In an analysis of pharmacokinetic data from 49 patients treated under EINDs with CMX001, higher clearance resulting in lower systemic exposure (AUC0–∞) was observed in pediatric (age ≤ 18 years) patients relative to adults at doses of 2, 3 and 4 mg/kg. At a given dose, pediatric patients typically had 30% to 50% of the average adult exposure. In both pediatric and adult patients, Cmax and AUC0–∞ generally increased greater than in proportion to dose. In a second analysis conducted separately for both pediatric and adult patients, systemic exposure to CMX001 was comparable between patients with normal renal function and those with moderate to severe renal impairment, in both the pediatric and adult populations, indicating that dose adjustment is not needed in patients with renal impairment. In this analysis, it was found that CMX001 exposure is not affected by hemodialysis [48].

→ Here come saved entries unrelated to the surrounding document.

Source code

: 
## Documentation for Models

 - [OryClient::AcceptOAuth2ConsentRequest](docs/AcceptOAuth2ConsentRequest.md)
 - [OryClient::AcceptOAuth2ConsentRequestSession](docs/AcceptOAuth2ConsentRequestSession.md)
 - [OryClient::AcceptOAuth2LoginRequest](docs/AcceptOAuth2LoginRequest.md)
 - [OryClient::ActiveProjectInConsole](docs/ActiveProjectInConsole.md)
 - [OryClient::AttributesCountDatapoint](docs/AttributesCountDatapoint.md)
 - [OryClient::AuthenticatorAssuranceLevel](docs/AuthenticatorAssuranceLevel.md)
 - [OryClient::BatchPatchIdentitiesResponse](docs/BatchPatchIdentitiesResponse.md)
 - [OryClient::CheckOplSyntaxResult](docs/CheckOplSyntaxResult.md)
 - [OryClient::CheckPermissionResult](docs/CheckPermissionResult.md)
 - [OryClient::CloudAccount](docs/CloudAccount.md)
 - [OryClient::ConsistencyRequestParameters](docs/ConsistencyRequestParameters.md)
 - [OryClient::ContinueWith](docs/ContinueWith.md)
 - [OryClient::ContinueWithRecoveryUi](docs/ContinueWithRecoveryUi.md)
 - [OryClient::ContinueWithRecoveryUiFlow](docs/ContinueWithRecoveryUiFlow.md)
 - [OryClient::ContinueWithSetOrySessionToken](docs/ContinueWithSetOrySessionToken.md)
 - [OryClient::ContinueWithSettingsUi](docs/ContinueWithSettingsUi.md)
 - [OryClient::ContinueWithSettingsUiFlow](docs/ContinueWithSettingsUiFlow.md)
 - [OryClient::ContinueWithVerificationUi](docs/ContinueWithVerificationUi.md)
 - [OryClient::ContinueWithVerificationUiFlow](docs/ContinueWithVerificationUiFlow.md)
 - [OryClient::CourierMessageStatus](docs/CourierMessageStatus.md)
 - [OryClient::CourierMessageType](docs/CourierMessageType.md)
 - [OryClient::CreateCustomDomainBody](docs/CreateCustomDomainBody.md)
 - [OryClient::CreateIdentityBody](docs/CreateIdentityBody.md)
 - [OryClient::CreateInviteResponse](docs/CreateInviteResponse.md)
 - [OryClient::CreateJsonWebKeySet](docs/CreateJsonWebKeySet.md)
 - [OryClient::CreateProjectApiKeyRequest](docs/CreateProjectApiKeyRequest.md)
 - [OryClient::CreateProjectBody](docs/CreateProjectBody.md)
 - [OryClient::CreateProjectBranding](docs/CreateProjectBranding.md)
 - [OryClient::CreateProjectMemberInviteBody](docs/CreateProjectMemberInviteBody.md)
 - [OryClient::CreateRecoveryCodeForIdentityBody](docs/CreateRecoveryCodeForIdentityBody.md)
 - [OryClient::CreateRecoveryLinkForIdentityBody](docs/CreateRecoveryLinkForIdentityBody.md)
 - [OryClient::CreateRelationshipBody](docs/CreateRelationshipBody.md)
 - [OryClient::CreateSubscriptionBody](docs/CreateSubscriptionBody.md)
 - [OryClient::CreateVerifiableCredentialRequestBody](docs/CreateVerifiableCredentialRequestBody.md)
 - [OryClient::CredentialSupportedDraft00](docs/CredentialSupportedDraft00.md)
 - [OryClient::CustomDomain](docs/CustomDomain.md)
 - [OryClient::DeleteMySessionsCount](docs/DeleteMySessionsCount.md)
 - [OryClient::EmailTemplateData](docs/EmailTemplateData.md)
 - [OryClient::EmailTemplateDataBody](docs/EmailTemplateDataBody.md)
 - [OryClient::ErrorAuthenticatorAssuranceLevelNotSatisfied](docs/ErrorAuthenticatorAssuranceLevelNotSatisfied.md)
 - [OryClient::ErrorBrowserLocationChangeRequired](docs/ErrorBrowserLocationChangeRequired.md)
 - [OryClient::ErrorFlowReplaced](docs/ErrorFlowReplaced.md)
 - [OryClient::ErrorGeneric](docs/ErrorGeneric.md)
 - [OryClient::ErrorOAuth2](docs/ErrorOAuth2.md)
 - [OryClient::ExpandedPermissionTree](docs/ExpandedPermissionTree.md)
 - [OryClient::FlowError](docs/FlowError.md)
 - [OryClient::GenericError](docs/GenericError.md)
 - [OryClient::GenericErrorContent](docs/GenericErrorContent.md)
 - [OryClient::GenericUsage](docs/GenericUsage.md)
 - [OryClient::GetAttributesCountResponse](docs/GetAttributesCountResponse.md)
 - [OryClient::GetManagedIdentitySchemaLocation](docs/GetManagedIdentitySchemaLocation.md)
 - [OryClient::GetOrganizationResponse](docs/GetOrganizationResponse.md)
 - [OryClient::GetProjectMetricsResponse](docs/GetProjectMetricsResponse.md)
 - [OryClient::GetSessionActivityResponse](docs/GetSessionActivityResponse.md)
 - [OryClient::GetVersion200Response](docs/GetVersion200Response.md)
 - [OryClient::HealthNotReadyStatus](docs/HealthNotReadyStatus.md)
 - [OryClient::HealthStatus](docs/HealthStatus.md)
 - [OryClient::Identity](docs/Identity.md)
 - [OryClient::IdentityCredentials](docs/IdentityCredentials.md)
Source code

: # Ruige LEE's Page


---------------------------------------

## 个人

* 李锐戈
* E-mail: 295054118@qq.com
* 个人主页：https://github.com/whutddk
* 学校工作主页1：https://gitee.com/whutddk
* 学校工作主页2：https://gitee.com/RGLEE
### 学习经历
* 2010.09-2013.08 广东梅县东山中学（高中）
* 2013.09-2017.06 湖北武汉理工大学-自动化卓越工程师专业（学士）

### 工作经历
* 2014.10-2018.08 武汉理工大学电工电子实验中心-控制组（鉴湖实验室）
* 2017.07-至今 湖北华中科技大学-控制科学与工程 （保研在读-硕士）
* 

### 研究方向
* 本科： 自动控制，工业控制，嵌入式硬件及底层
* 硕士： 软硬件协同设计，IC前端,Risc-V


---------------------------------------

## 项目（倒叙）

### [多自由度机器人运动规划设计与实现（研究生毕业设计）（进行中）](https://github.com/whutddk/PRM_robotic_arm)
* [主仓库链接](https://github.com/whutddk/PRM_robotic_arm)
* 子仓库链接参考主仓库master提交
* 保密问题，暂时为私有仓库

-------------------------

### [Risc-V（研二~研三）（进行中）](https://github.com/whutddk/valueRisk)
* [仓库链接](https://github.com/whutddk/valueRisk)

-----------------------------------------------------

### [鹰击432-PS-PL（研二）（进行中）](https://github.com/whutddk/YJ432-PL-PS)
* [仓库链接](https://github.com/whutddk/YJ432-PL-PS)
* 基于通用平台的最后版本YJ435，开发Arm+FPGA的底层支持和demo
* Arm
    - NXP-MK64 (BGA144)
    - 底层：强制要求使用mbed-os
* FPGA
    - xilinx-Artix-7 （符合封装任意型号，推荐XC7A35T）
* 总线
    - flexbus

Additional Studies in Planning Stage

Two additional clinical studies are under development. A randomized, double-blind, placebo-controlled study evaluating the safety and efficacy of pre-emptive treatment with CMX001 in children for the prevention of AdV disease following HSCT is planned. Also, a multicenter, open-label study of CMX001 treatment of serious diseases or conditions caused by dsDNA viruses is in the initial stages of enrollment. In the open-label study, up to 200 patients without viable alternatives, including other studies of CMX001, will be enrolled for the treatment of diseases caused by poxviruses (vaccinia virus and molluscum contagiosum), adenoviruses, herpesviruses (CMV, HSV, EBV, VZV, HHV6), polyomaviruses (BKV or JCV), and HPV. Treatment with CMX001 in this protocol may be continued twice weekly for up to six months, as needed, based on the clinical disease state of the patient.

Conclusions

CMX001 has demonstrated in vitro and in vivo efficacy against orthopoxvirus infections. In the rabbitpox model it significantly improved survival even when administered after lesions were detected. Although the antiviral activity of CMX001 is not evaluable in monkeys due to species specific metabolism/anabolism issues which result in low intracellular levels of the active antiviral, CDV is an effective surrogate for CMX001 and scaling animal results to humans via CDV-PP should allow development to proceed using the variola model in monkeys combined with proof of efficacy against similar dsDNA virus infections in humans. Current data suggest the 2 mg/kg dose of CMX001 which has been used to treat dsDNA virus infections in patients should produce CDV-PP levels above those attained in rabbits dosed with levels of CMX001 which effectively prevented mortality after appearance of lesions. The reductions in adenovirus viremia reported in EIND patients following treatment with CMX001 provide further support for potential human efficacy from a non-orthopox dsDNA virus model that has important similarities to VARV, including disseminated, lytic infection of epithelial cells. The emerging efficacy, safety, pharmacokinetic and resistance profiles of CMX001 make it a promising antiviral for use in the treatment of smallpox.